Running Weblogs with Slash

Authors: chromatic, Brian Aker & Dave Krieger



Publisher: O'Reilly

Reviewed by: Dave Cross

Slash is the software that runs sites like Slashdot and use.perl. It's all written in Perl using the Template Toolkit with MySQL at the back end. Despite it being based on a number of my favourite technologies, I'd never really the time to get to know how it worked. Reviewing this book finally gave me the excuse to spend a few hours looking at it. I decided the best way to `test'' the book would to be to try and set up and configure a Slash web site whilst reading the book.

The book starts by giving an overview of Slashdot - the site that the Slash code grew out of. This is followed by an overview of how a Slash site looks to the user and a brief look at the architecture of Slash. All very interesting, but it didn't get me any closer to setting up my Slash site.

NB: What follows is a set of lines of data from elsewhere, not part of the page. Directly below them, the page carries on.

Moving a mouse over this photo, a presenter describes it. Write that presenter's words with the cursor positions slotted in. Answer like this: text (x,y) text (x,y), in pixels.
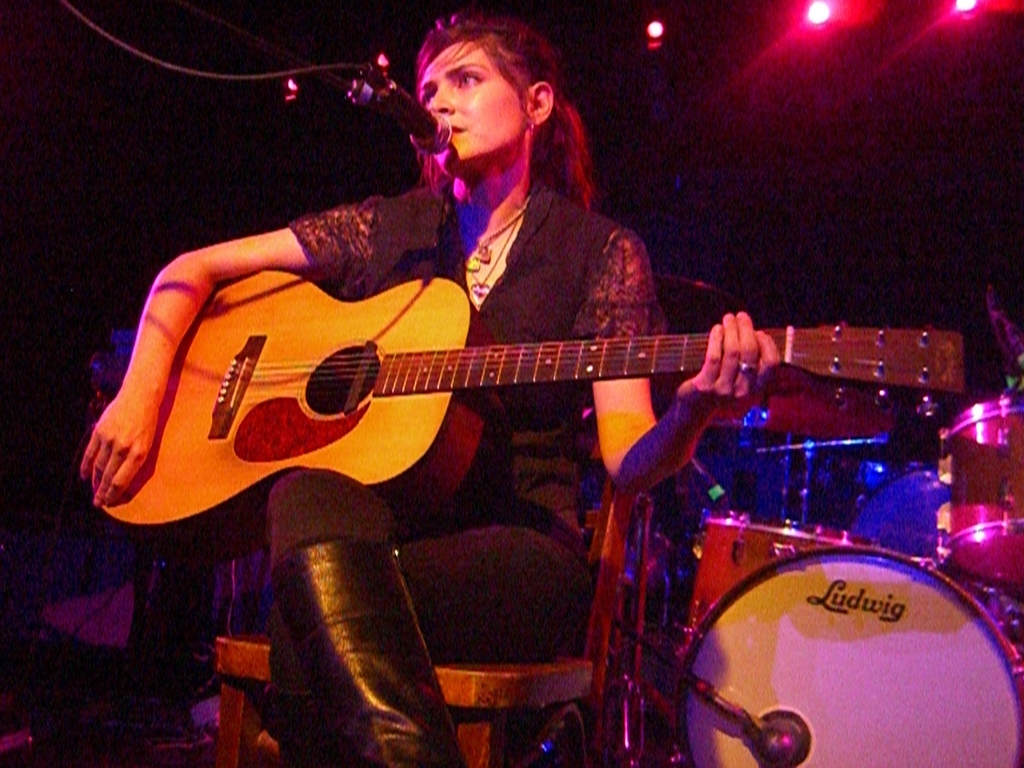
In the middle of the image (597,407), there is a woman (298,263) sitting on the chair (485,667) in front of the mike (433,137) and singing a song and playing a guitar (349,398). Beside that the musical instruments (958,461) are kept on the stage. On the roof (932,63) top right, lights (983,5) are visible. The background (873,245) is dark in color. It seems as if the image is taken on the stage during night time.
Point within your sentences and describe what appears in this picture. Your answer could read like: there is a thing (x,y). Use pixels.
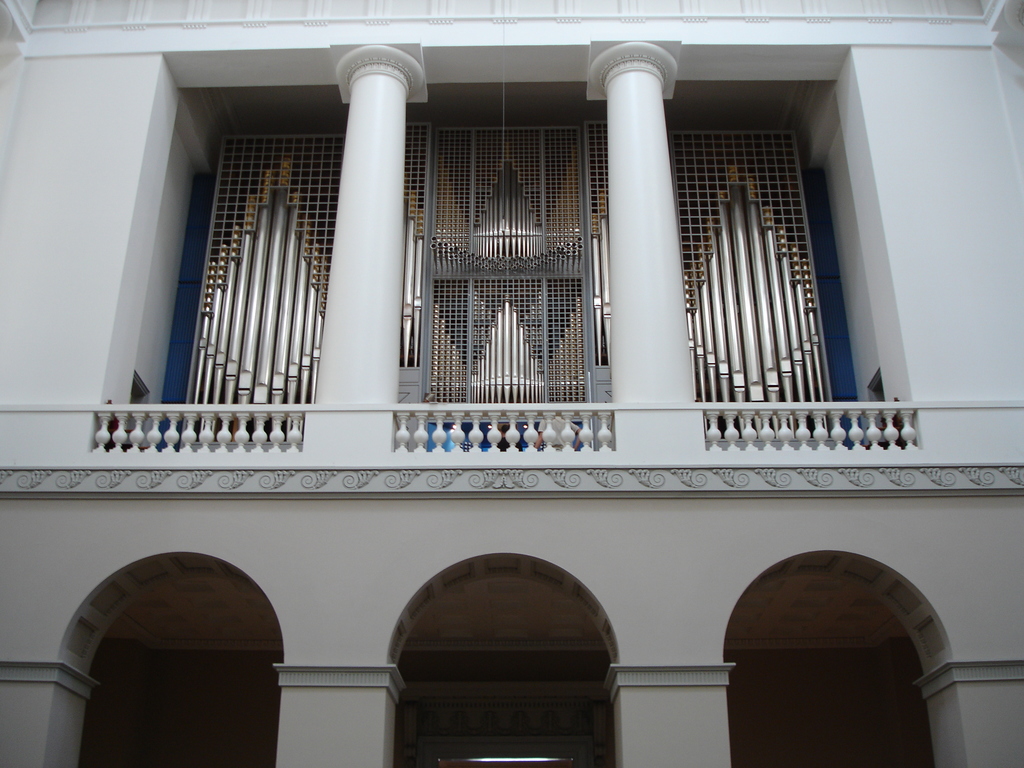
In the center of the image (486,479), we can see a building (366,175) and there are some rods (519,210) and we can see a mesh (481,158).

That started in chapter 2, which is a guide to installing Slash. During this chapter I became aware that the book (or, at least, this part of it) wasn't really aimed at me. By this I mean that the chapter assumed that the reader knows less than I do about installing Perl modules, setting up MySQL databases and configuring Apache. I was fast coming to the conclusion the the book's target audience was people who wanted to run a weblog using Slash, but didn't really know very much about Apache, MySQL or Perl. This made reading this chapter very quick and in an hour or so I had a basic Slash site up and running.

The next five chapters look at the nuts and bolts of running a Slash site. They describes the processes of setting up authors, editing and updating stories, reviewing and approving submissions, dealing with comments and managing topics and sections. Again, I read all of this pretty quickly as the chapters were going over in some detail processes that I was finding pretty easy to work out from the layout of the Slash administration pages. One section stood out. In the middle of chapter 6 there is a discussion on how Perls's regular expressions can be used to filter comments. I found myself wondering how easily my assumed target audience would deal with this material.

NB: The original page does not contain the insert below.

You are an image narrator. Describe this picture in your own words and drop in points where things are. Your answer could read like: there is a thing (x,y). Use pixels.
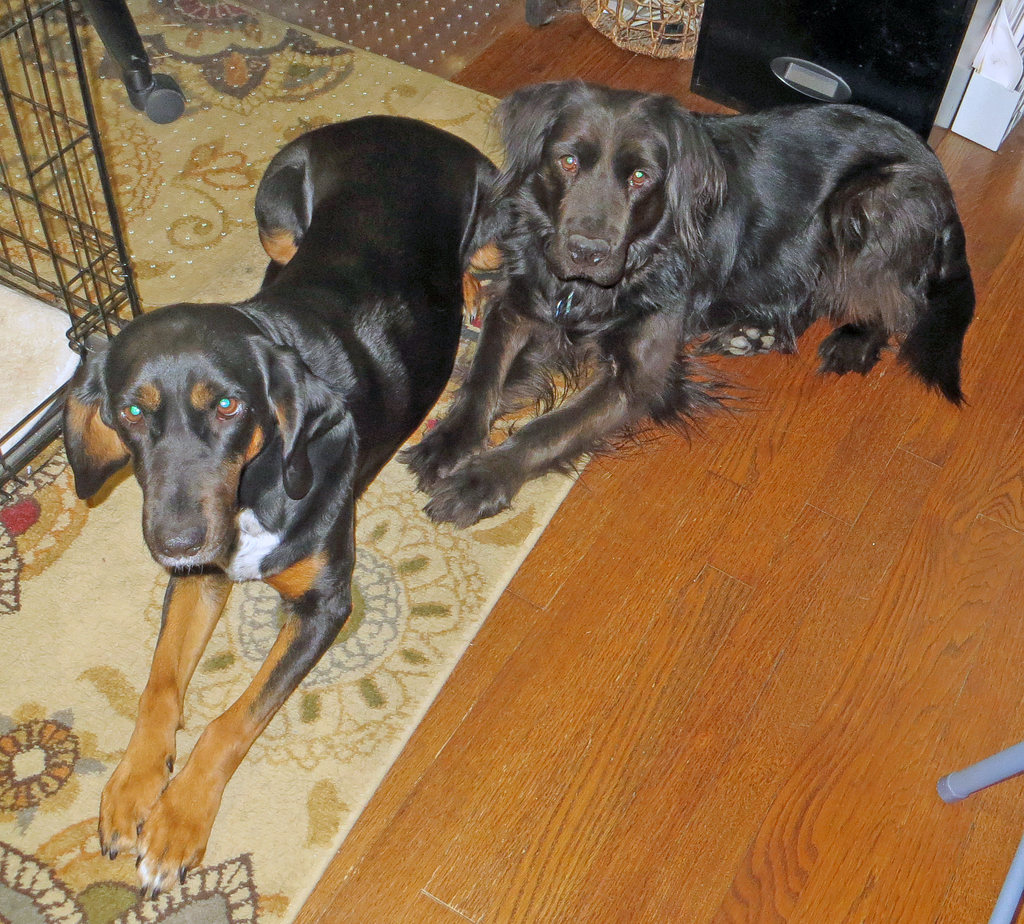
In this image two dogs (732,200) are sitting on the floor (573,778). Left side (112,322) there is a cage (93,314). Right top there is a basket (661,49) and few objects (799,36) are on the floor (735,771). Right bottom there is a chair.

Chapter 8 changes direction completely. This chapter discusses ways to manage the community that builds up around a successful Slash site. It was almost completely non-technical but, building on their ideas of what has made Slashdot so successful the authors present some interesting ideas on the nature of web communities. To me, this chapter alone justifies reading the book.

In chapter 9 we're back with customising your site, with sections on setting up Slashboxes (little areas of content that go down the side of a Slash site), exhanging headlines with other sites using XML and managing user polls. Again there's not much comlpex technical content in this chapter.

In the last two chapters we suddenly get very technical, looking at advanced site customisation and administration issues. In particular, when the advanced customisation chapter looks at plugins, it gives an example of how to write a plugin and this may well all be a bit confusing for the target audience I discussed earlier. This is aimed at someone who knows what they are doing when it comes to Perl and MySQL.

The five appendices act as a reference to the Slash codebase. They contain much in depth information about the database tables and the API exposed by the various Slash modules. Appendix C contains a useful introduction to the Template Toolkit, which Slash uses to create all of the actual HTML pages. There's a lot of information in this pages and they take up about a third of the book.

I suspect I've come across a little more negative that I intended in this review. I do think it's a very useful book and should be read by anyone running (or thinking of running) a site using Slash. My only problem is that is seems to be two half books joined together. The second half seems to be aimed at a far more technically literate audience than the first half.

But the bottom line is that I got my Slash site up and running and I know a lot more than I did about how to configure and administer it - so the book does what I wanted it to.